NASA recently announced the continuation of a two-phase $750K STTR Research Award on Free-Flying Unmanned Robotic Spacecraft for Asteroid Resource Prospecting and Characterization. ERAU Faculties Dr. Hever Moncayo as PI and Dr. Richard Prazenica as Co-PI, and the Research Engineer Dr. Kris Zacny from HoneyBee Robotics Company as Co-PI are leading the effort. Dr. Sergey Drakunov from the ERAU Physical Sciences Department is also collaborating on this research effort. In this project, Embry-Riddle Aeronautical University (ERAU) and Honeybee Robotics (HBR) are developing an integrated autonomous free-flyer robotic spacecraft system to support the exploration and subsequent resource utilization of asteroids as well as other planetary bodies and moons.
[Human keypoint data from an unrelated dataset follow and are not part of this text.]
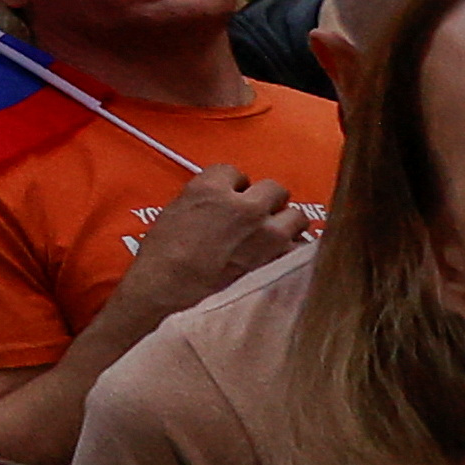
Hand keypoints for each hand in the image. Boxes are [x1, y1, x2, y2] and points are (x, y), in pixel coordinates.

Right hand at [116, 159, 316, 316]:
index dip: (231, 186)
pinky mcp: (279, 259)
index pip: (234, 172)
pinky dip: (292, 250)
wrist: (168, 292)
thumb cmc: (163, 258)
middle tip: (253, 215)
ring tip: (269, 236)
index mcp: (211, 190)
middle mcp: (244, 206)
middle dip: (265, 201)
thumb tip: (222, 202)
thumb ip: (206, 199)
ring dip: (284, 224)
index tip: (229, 197)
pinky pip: (300, 247)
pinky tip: (276, 255)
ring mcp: (267, 233)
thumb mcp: (174, 213)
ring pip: (296, 216)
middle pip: (273, 188)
The proposed spacecraft will address the first step towards In Situ Resource Utilization from Near Earth Object bodies; namely it will prospect it with sample acquisition devices and characterize the NEO for ISRU potential. The research team will focus on an innovative resource prospecting mission concept based on autonomous small marsupial free-flyer prospector spacecraft. Such technologies are currently being developed at ERAU. The spacecraft will utilize unique technologies such as MicroDrills and Pneumatic Samplers previously developed under other SBIR projects by Honeybee Robotics. In particular, the project focuses on flight control and reconfiguration for guidance under extreme environments, vision-aided navigation approaches, and sampling systems design, testing and evaluation. The successful completion of this research effort is anticipated to provide a theoretical and experimental framework to investigate the capabilities of a marsupial-based robotic system to explore and extract samples from terrains that would be inaccessible to traditional rover-type vehicles and where traditional flight guidance and navigation sensors, such as GPS receivers and magnetometers, are not functional.